I nanny in Columbia City, an area in South Seattle that is supposedly the most diverse zip code in the northwest. I have nannied there for years, first for two boys, then for their neighbors, a family with three girls. It’s the kind of neighborhood where people know the kids by name and if we go to the playground we always see people we know. At the girls’ house, we can hear chickens from three directions. There is a booming farmer’s market that does not feel too swanky and a park where we see eagles, kingfishers, and salmon. And of course, there are all sorts of people. Having grown up in North Seattle, where there were more children of lesbian couples in my school than there were black kids, the diversity in Columbia City is a revelation to me.

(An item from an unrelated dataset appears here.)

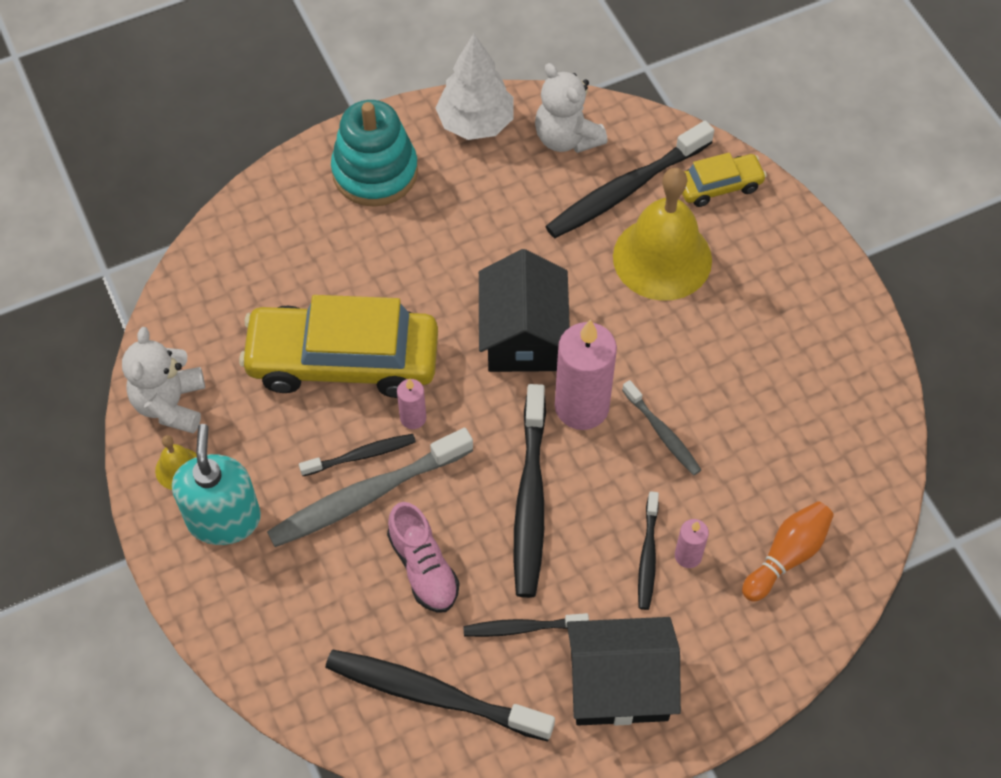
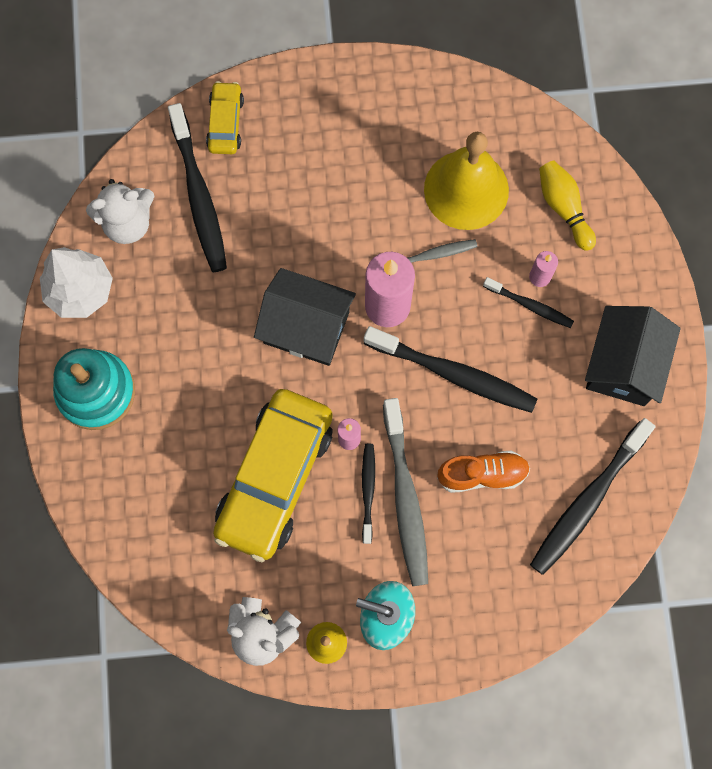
camera: 70 degrees left, 15 degrees up
(423, 568) = (482, 474): pink shoe -> orange shoe
(522, 628) = (556, 417): black toothbrush -> none
(662, 258) = (276, 193): yellow bell -> yellow bell (466, 189)
(787, 556) = (563, 208): orange bowling pin -> yellow bowling pin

Yet at the same time, when I nannied the boys, the neighborhood always had a little bit of an oil-and-water feel to me. There were lots of different people there, and everyone was generally friendly, but they mostly stuck to their own race. Yes, one of the boys was one of just a couple of white kids in his class and had friends from Mexico and East Africa, but his brother, in the Montessori track of the elementary school, was in a class of nearly all white kids — clearly there was some kind of safety-valve segregation happening. Mixed in to that was the classic Seattle link between money and elevation. Richer people live on hills; poorer people live in hollows. Columbia City is steep, therefore it is class-diverse, but that doesn’t necessarily mean that people mix up and down those hills.
But since I’ve started nannying the girls, my experience of the neighborhood has changed. Sometimes it really feels like one big happy soup of people.
So, I should explain, that the boys, as well as the family I nannied before them, look just like me. Not only are they white, they are blue-eyed, dirty-blond, small featured, compact kids. Except that they aren’t, they look like they are mine. The girls, on the other hand, look nothing like me. First of all, they are black. And tall and limby. Hypothetically, my straight-haired, sunburnable genetics could be buried somewhere in there, but it isn’t most people’s first read of the situation. (Though when I walk around with the baby, people do often think she is mine. No one flirts with you when you have a baby on your chest. Just saying.)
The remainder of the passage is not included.